One stream of awakened care is love, which you describe as a form of radical acceptance. Can you say more about how you’ve come to understand love? It’s hard to change when you haven’t really told the truth about what’s actually happening, and so the first expression of love is actually allowing ourselves to hold space for everything that’s arising. This is how it is. I don’t have to like it; I just have to name it and notice it.

I think what keeps us from doing that profound radical work of love is heartbreak. When I start telling the truth about how things really are, then my heart is going to break because I have been so concerned with telling myself narratives about how I want things to be in order to feel good about what’s happening. When I let go of that and say, “This is it. This is what’s happening,” my heart breaks, which is the experience of having to touch into this deep disappointment.

Once I start doing that, then there’s an honesty that awakens, and that profound holding becomes love. This is what’s happening, and therefore, I can make a choice to change what needs to change now because I’m not lost in these delusions and narratives about how I think things are; I know how things are. It creates a deeper intimacy with all phenomena and all beings, because you’re with the truth now, and you know that the truth is that everything and everyone deserves to be free.

Another aspect of the work of the New Saint is reclaiming beauty while also disrupting capitalism and overconsumption. So how can beauty help us access the sublime and the transcendent? When I surrender to beauty, I’m letting go of the ways in which I’m protecting and guarding myself. I’m allowing myself to expand, and I’m letting go of the sense of who I think I am, and then beginning to experience and touch into the actual expression of spaciousness. And when I do that, things get more fluid and more inviting. The world becomes less antagonistic, less rigid, less sharp. It becomes more translucent for me when I’m surrendering and opening. And that is the experience of the sublime. That translucent fluidity really is about connecting to this ultimate experience of emptiness itself. But it’s not about materialism. And so instead of accumulating luxury goods that I can’t afford, I connect to the energetic expression of beauty, which feeds a deeper sense of self-worth. That self-worth is about me wanting not to suffer and wanting to actually experience ultimate liberation.

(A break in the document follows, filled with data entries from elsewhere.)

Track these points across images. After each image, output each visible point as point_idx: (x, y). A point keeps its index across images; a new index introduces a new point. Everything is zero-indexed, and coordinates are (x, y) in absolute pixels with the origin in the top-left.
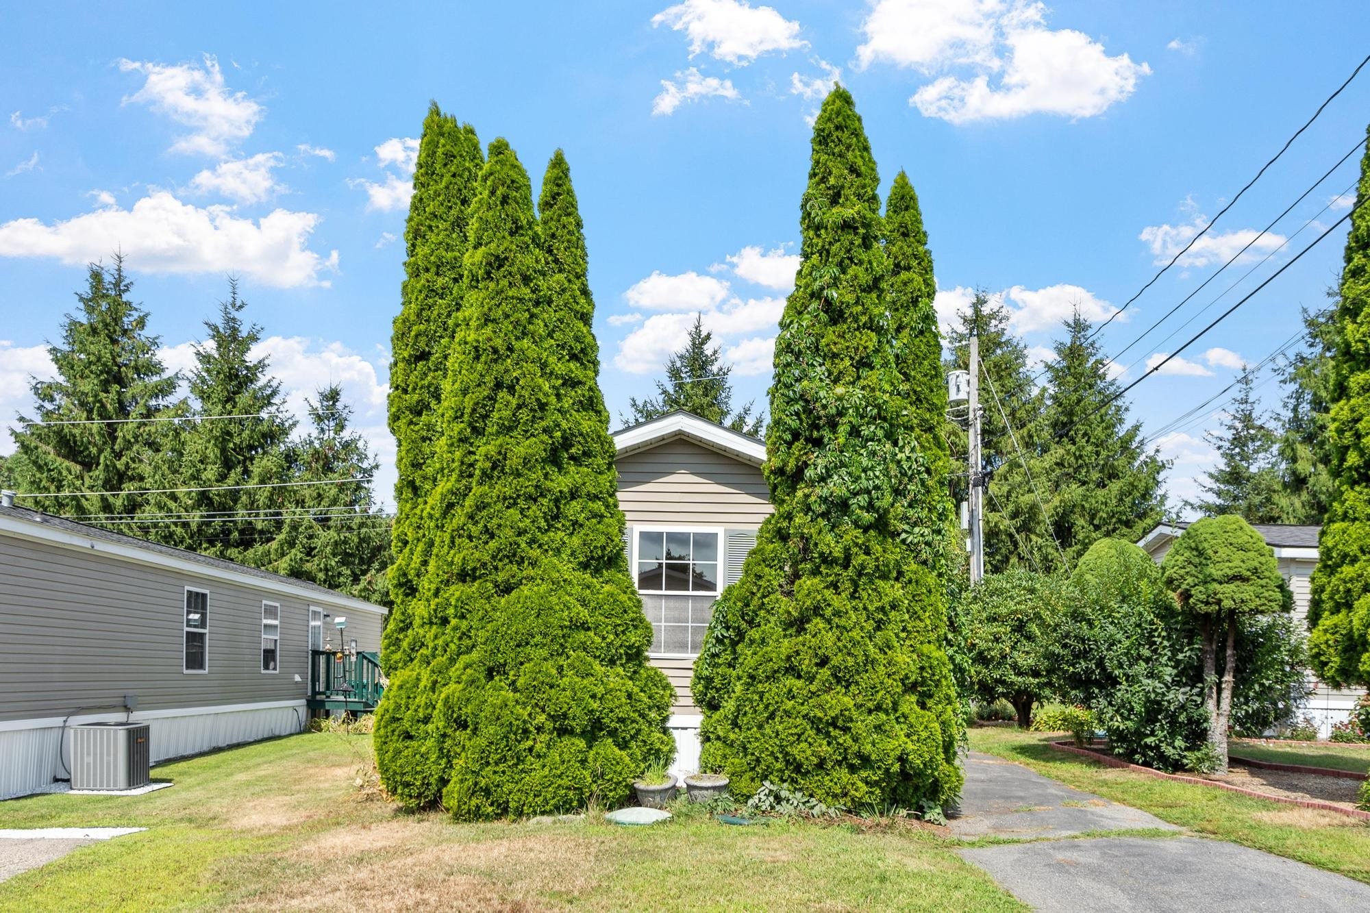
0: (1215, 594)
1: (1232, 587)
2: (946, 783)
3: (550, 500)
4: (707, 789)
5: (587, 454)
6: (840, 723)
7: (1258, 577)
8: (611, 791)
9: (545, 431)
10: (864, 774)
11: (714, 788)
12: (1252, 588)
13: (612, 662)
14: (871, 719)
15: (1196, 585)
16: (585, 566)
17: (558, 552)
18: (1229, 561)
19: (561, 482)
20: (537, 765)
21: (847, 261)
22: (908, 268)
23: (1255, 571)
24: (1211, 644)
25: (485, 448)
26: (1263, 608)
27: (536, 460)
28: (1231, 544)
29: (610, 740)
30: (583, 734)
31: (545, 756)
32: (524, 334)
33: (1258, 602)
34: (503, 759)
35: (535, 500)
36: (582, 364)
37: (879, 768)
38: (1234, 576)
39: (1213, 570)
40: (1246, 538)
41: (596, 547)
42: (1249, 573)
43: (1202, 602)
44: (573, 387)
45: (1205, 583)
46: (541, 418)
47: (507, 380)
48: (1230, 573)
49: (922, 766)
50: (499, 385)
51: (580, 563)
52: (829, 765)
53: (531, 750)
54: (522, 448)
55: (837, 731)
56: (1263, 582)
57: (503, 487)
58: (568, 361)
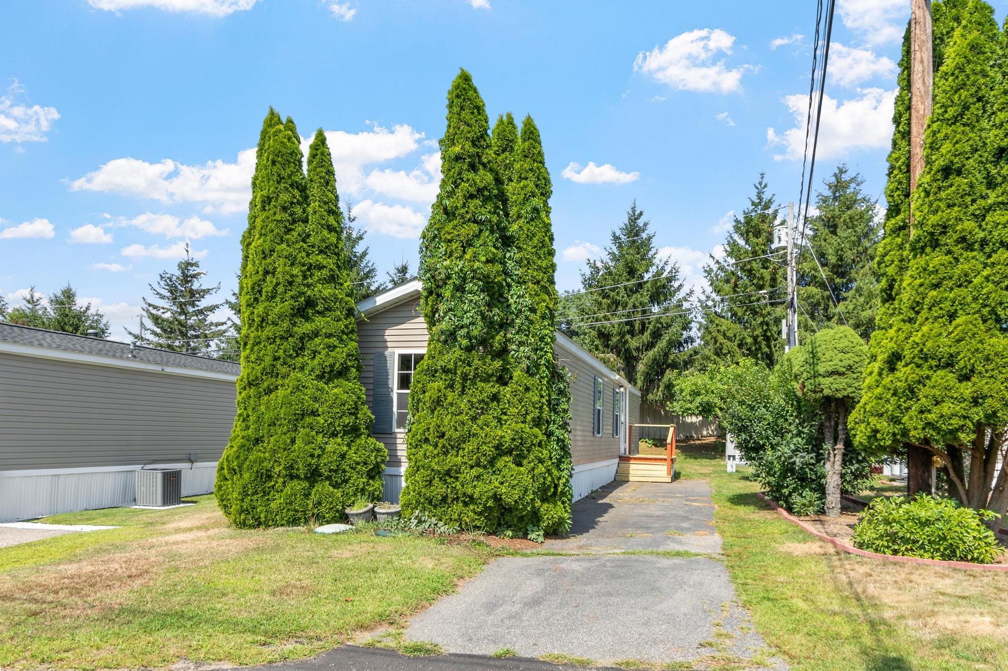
0: (819, 385)
1: (830, 379)
2: (545, 515)
3: (297, 339)
4: (383, 514)
5: (328, 309)
6: (453, 474)
7: (853, 372)
8: (327, 513)
9: (292, 297)
10: (472, 507)
11: (388, 514)
12: (846, 380)
13: (334, 435)
14: (474, 472)
15: (808, 379)
16: (320, 377)
17: (302, 368)
18: (831, 361)
19: (305, 327)
20: (277, 496)
21: (459, 181)
22: (526, 179)
23: (850, 368)
24: (830, 421)
25: (260, 309)
26: (853, 395)
27: (286, 315)
28: (836, 348)
29: (328, 483)
30: (306, 478)
31: (282, 491)
32: (282, 241)
33: (850, 390)
34: (256, 493)
35: (287, 339)
36: (327, 255)
37: (480, 503)
38: (833, 372)
39: (821, 369)
40: (847, 343)
41: (326, 366)
42: (844, 370)
43: (811, 391)
44: (320, 270)
45: (815, 377)
46: (291, 290)
47: (270, 268)
48: (830, 369)
49: (513, 503)
50: (266, 273)
51: (318, 375)
52: (449, 501)
53: (273, 487)
54: (280, 307)
55: (452, 480)
56: (855, 376)
57: (269, 331)
58: (318, 254)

Let’s go a step further and talk about desire. You say that yearning is the first step in touching the divine. How have you learned to work with and channel yearning? You have to want to get free. Desire or yearning is the last thing we give up before ultimate enlightenment. That yearning for enlightenment is going to take us to the threshold, and to go beyond that threshold, we have to let go of wanting to get free, which I think will be a really hard choice to make. But I am training myself to yearn for things that lead to freedom, liberation, fluidity, and movement, not to continue yearning for the things that create rigidity and separateness. And the more I yearn and the more I practice, the more I begin to experience what freedom is, so I know that this is what I should be focusing on: not the rigidity but the experience of getting open and clear and translucent and fluid. That’s it. And so I just start yearning for it. In the same way that we yearn for our bad habits, we can start yearning for experiences of liberation.